Required work
Please repeat exactly the lines below from the one containing "M507,1347l14,7 2,4 -26,41 -17,-9z" down to the one containing "M432,522l4,-7 10,-67", both included, and nothing else.

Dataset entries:
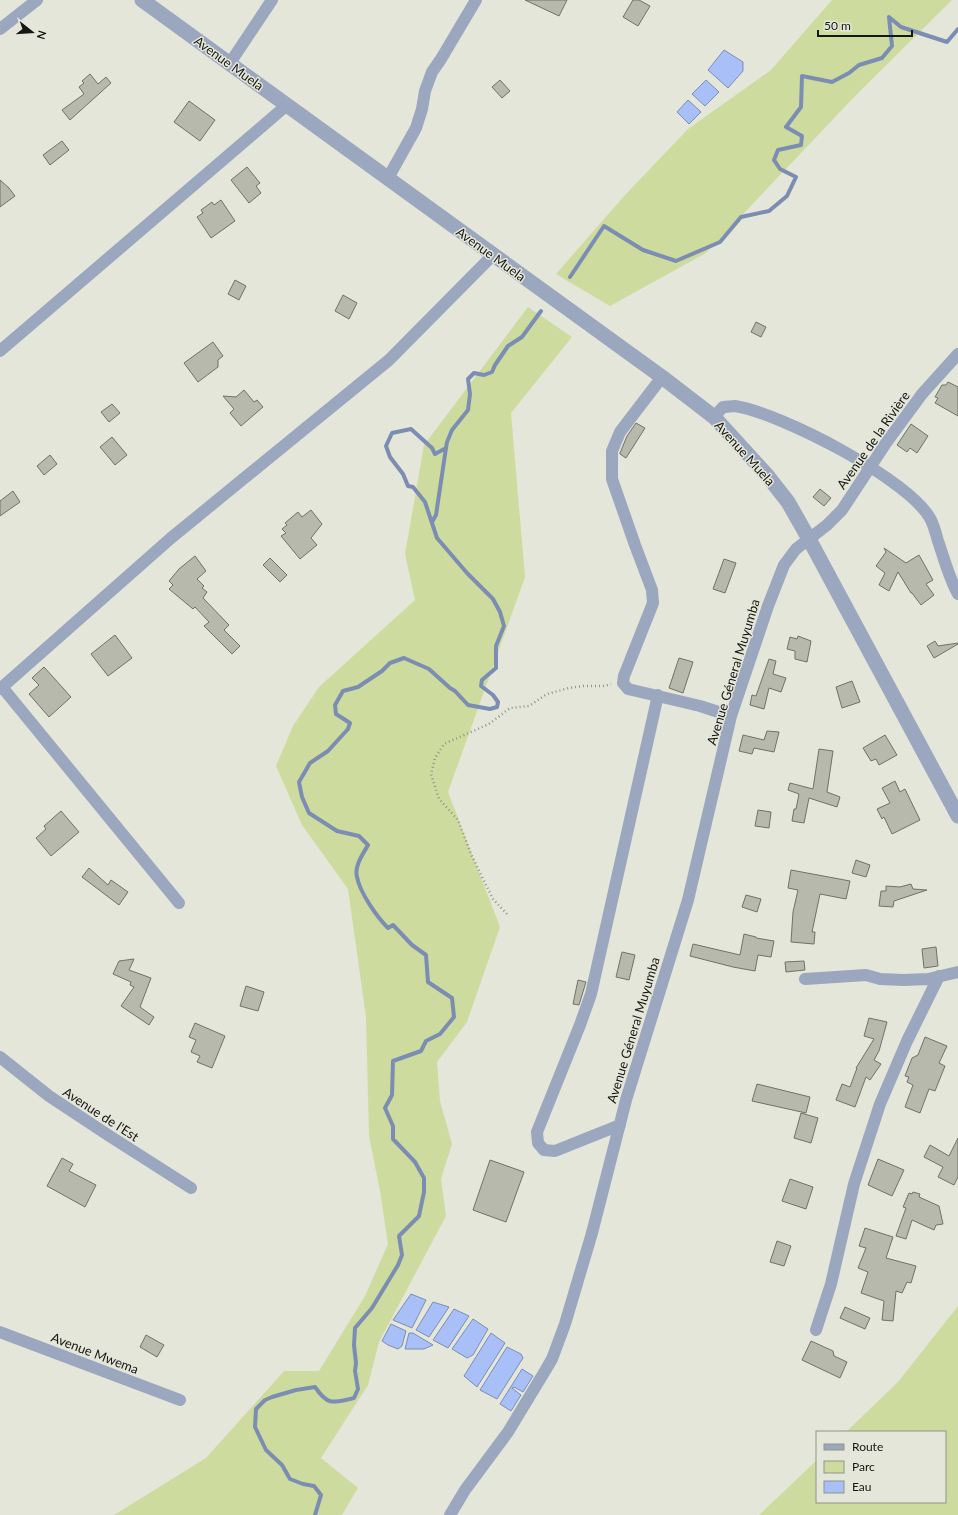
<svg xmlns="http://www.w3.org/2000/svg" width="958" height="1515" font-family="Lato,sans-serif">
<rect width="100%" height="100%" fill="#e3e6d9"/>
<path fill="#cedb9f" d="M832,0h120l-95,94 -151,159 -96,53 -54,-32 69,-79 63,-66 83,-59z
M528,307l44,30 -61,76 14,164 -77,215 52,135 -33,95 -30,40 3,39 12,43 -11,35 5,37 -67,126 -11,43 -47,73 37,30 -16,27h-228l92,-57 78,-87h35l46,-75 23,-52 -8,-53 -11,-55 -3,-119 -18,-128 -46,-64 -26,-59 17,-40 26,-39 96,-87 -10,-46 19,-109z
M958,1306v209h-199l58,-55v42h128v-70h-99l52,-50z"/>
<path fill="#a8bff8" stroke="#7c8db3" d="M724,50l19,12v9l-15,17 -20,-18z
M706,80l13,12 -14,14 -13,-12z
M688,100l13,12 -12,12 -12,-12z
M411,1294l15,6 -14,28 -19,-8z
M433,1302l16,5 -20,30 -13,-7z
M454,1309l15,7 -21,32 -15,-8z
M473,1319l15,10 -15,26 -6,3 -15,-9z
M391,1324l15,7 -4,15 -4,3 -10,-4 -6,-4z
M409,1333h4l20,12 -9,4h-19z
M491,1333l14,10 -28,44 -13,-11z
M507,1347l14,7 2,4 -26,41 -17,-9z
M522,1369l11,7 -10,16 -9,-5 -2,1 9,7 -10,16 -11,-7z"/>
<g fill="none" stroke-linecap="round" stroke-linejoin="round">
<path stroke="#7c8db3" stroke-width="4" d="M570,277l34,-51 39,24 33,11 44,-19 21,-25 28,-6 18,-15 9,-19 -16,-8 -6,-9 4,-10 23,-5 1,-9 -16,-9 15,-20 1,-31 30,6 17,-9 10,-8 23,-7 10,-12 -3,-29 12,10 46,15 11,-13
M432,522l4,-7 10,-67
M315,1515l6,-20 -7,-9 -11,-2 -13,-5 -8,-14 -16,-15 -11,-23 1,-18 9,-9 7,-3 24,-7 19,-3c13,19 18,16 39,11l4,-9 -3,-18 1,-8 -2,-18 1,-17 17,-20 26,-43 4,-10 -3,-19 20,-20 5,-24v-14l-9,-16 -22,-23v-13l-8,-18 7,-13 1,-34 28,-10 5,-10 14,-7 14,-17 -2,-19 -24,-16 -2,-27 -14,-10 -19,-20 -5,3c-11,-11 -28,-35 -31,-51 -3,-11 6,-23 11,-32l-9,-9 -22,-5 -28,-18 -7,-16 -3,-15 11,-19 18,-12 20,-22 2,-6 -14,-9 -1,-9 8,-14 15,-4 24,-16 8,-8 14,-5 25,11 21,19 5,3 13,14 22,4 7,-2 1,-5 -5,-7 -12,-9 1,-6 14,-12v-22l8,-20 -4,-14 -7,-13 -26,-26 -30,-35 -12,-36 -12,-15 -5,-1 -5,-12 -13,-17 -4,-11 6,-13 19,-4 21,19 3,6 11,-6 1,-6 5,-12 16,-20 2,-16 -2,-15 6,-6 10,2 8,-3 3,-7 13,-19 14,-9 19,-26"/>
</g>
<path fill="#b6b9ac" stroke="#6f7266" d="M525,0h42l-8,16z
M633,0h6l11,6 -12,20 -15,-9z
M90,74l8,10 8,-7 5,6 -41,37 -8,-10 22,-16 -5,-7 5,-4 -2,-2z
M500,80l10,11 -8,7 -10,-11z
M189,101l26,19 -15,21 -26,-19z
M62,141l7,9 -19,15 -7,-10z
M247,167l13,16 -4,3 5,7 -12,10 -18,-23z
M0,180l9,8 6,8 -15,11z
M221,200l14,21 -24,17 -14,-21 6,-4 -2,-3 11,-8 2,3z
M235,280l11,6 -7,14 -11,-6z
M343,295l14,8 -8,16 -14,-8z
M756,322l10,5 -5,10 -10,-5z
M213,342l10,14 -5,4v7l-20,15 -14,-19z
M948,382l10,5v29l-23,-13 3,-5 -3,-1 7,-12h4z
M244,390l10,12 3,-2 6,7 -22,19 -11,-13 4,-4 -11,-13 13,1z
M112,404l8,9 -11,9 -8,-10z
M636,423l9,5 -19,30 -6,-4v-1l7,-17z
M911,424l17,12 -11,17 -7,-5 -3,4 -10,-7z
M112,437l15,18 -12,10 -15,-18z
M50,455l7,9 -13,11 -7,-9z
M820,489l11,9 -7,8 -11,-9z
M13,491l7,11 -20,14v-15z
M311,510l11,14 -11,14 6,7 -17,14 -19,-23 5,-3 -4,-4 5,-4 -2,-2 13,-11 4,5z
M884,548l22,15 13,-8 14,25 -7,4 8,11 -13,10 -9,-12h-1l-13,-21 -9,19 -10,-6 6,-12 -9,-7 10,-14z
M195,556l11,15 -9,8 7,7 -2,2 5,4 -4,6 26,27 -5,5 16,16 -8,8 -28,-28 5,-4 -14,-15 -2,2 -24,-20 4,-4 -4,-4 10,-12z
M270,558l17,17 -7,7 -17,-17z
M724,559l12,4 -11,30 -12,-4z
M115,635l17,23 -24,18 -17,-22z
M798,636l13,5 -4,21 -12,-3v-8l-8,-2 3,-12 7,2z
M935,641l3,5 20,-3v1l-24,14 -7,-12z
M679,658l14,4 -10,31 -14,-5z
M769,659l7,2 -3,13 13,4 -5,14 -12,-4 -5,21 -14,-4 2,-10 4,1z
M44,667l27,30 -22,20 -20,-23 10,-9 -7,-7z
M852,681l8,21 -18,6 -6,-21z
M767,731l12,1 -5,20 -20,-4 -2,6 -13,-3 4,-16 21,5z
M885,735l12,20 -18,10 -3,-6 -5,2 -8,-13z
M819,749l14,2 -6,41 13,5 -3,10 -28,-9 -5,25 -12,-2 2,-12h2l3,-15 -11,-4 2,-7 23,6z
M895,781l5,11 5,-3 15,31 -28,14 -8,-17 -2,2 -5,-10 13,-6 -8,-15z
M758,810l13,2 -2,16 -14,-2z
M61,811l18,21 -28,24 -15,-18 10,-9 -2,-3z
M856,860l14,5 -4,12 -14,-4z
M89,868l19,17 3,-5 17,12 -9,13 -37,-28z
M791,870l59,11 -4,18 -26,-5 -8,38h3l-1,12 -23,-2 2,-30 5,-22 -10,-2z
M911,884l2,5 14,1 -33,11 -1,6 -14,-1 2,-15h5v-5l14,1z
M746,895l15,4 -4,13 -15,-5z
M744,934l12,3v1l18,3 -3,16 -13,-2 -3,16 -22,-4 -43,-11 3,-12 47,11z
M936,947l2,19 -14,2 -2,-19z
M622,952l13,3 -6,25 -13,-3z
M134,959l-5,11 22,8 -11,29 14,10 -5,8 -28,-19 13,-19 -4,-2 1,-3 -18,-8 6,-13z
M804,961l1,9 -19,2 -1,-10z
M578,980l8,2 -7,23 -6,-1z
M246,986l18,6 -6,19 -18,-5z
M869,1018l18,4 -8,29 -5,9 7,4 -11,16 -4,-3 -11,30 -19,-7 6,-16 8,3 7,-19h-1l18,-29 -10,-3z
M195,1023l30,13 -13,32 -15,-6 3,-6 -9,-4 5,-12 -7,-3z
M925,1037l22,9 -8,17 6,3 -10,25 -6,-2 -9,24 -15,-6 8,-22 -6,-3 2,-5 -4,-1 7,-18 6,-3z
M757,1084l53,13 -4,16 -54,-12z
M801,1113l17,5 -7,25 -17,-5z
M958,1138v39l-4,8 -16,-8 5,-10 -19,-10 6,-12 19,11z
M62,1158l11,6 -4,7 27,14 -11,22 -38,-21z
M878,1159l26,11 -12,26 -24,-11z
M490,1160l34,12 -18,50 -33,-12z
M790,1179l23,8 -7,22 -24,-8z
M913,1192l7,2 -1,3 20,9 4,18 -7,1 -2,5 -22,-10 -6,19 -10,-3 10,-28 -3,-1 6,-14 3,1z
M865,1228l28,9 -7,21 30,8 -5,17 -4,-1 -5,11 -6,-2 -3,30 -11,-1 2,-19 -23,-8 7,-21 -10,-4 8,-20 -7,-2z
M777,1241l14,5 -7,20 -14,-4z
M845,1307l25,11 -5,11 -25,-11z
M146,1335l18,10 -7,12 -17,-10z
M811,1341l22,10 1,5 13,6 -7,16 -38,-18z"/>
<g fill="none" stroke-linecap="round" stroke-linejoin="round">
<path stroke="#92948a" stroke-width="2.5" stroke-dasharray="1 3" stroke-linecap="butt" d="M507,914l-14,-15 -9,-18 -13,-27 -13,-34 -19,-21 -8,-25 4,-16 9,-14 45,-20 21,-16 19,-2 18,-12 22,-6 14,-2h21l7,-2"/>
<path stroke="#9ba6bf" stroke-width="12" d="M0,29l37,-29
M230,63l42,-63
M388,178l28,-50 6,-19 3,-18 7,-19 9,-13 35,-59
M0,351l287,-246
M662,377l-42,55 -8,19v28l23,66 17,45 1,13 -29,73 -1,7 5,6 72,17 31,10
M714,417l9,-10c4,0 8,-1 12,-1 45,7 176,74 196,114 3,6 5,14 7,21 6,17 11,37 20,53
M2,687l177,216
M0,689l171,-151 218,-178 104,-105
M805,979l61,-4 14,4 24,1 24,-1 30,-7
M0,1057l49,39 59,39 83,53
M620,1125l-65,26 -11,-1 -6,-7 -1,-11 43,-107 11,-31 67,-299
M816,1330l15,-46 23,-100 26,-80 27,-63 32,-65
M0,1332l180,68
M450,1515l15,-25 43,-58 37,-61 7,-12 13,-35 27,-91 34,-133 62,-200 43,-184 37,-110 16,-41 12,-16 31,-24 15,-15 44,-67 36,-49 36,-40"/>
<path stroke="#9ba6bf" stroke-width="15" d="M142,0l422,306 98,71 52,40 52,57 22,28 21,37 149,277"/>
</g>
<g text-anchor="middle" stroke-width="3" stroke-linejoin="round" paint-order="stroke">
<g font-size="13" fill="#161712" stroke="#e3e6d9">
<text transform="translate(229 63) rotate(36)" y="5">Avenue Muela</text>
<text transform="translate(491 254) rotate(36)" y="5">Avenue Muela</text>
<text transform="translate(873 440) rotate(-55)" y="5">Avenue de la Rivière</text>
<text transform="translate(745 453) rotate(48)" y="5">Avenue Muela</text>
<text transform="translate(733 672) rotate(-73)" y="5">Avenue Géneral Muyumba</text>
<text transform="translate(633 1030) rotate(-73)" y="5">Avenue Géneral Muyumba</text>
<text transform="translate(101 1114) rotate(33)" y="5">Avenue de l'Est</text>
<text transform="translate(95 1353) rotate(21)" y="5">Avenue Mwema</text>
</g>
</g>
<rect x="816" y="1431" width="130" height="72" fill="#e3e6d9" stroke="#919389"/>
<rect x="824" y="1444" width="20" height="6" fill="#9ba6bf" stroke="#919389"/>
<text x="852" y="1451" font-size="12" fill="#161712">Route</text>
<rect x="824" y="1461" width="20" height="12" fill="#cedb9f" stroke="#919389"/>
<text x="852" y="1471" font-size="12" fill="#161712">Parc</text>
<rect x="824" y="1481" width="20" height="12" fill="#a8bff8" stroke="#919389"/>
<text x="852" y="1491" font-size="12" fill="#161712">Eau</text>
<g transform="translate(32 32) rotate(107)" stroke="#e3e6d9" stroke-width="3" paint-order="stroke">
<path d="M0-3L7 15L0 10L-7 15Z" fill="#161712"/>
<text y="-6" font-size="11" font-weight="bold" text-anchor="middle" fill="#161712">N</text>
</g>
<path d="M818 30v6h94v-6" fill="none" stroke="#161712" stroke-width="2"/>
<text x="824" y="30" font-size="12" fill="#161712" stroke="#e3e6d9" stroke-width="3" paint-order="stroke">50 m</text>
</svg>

Task answer
M507,1347l14,7 2,4 -26,41 -17,-9z
M522,1369l11,7 -10,16 -9,-5 -2,1 9,7 -10,16 -11,-7z"/>
<g fill="none" stroke-linecap="round" stroke-linejoin="round">
<path stroke="#7c8db3" stroke-width="4" d="M570,277l34,-51 39,24 33,11 44,-19 21,-25 28,-6 18,-15 9,-19 -16,-8 -6,-9 4,-10 23,-5 1,-9 -16,-9 15,-20 1,-31 30,6 17,-9 10,-8 23,-7 10,-12 -3,-29 12,10 46,15 11,-13
M432,522l4,-7 10,-67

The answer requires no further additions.